Dans cet article, nous examinons la question de savoir si les conditions financières domestiques – telles que la croissance du crédit bancaire, les taux d’intérêt, les cours des actions et les prix de l’immobilier – dans les pays de la zone euro sont liées à un cycle financier mondial (CFM). En vue de mesurer cet effet, nous construisons un indice des conditions financières (ICF) pour les pays de la zone euro, résumant leurs conditions financières domestiques, et nous le comparons à une mesure du cycle financier mondial (repris de Habib et Venditti, 2019). Nos résultats contribuent à la littérature, en plein développement, relative au cycle financier mondial, qui analyse principalement l’effet de ce cycle sur les flux de capitaux des économies émergentes. Nous ajoutons à ces résultats des conclusions quant à l’incidence du CFM sur les conditions financières domestiques dans les pays de la zone euro.

1. Mesure des conditions financieres domestiques au moyen de « l’indice des conditions financieres » (ICF) 
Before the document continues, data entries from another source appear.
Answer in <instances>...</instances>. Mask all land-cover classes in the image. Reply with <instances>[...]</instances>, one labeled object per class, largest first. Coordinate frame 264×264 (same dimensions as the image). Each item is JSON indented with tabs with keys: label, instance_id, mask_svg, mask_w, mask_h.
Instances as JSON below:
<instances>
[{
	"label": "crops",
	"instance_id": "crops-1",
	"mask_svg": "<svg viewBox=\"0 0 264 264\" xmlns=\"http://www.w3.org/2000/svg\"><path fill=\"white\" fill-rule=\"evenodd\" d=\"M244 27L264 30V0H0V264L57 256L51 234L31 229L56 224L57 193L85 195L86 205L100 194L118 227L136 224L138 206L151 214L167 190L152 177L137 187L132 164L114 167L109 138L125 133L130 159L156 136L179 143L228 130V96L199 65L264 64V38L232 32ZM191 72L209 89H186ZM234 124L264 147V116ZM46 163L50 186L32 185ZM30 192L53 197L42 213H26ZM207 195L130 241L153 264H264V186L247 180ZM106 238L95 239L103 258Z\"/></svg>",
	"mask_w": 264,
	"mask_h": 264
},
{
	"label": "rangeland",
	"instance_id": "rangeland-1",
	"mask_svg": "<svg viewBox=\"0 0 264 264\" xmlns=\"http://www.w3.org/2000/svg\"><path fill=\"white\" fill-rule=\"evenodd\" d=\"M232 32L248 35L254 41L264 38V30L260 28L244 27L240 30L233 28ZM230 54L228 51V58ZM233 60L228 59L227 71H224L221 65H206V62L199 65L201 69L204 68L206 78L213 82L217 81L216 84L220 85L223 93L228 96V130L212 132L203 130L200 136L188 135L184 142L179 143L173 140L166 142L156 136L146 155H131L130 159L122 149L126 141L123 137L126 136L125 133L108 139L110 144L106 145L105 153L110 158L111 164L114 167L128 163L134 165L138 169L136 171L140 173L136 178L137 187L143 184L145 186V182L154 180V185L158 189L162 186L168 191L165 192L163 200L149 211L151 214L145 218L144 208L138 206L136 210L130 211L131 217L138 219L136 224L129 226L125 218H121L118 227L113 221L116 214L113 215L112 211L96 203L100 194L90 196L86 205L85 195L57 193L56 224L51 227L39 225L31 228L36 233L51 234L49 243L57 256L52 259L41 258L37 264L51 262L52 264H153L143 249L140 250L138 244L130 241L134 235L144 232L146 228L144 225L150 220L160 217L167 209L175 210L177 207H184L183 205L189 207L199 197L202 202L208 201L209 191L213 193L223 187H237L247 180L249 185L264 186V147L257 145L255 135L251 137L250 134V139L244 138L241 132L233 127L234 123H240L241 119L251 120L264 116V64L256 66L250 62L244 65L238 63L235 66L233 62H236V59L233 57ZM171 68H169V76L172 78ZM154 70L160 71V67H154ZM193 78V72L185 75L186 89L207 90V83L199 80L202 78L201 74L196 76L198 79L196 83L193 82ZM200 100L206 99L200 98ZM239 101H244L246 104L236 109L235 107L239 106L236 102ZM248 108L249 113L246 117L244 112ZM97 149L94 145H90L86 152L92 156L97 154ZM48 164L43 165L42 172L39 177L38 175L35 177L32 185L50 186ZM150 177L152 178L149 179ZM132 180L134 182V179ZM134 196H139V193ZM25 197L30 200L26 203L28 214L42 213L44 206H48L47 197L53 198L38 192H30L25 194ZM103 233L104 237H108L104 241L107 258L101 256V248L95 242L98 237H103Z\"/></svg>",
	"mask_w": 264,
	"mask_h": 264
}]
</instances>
L’ICF est un indicateur composite global des conditions financières domestiques, qui agrège cinq dimensions du risque financier (développements du crédit, immobilier, endettement du secteur privé, secteur bancaire et conditions sur les marchés financiers) en un indicateur global utilisant des pondérations variables dans le temps basées sur la structure de corrélation des données. La version actuelle de l’indicateur comporte 17 variables.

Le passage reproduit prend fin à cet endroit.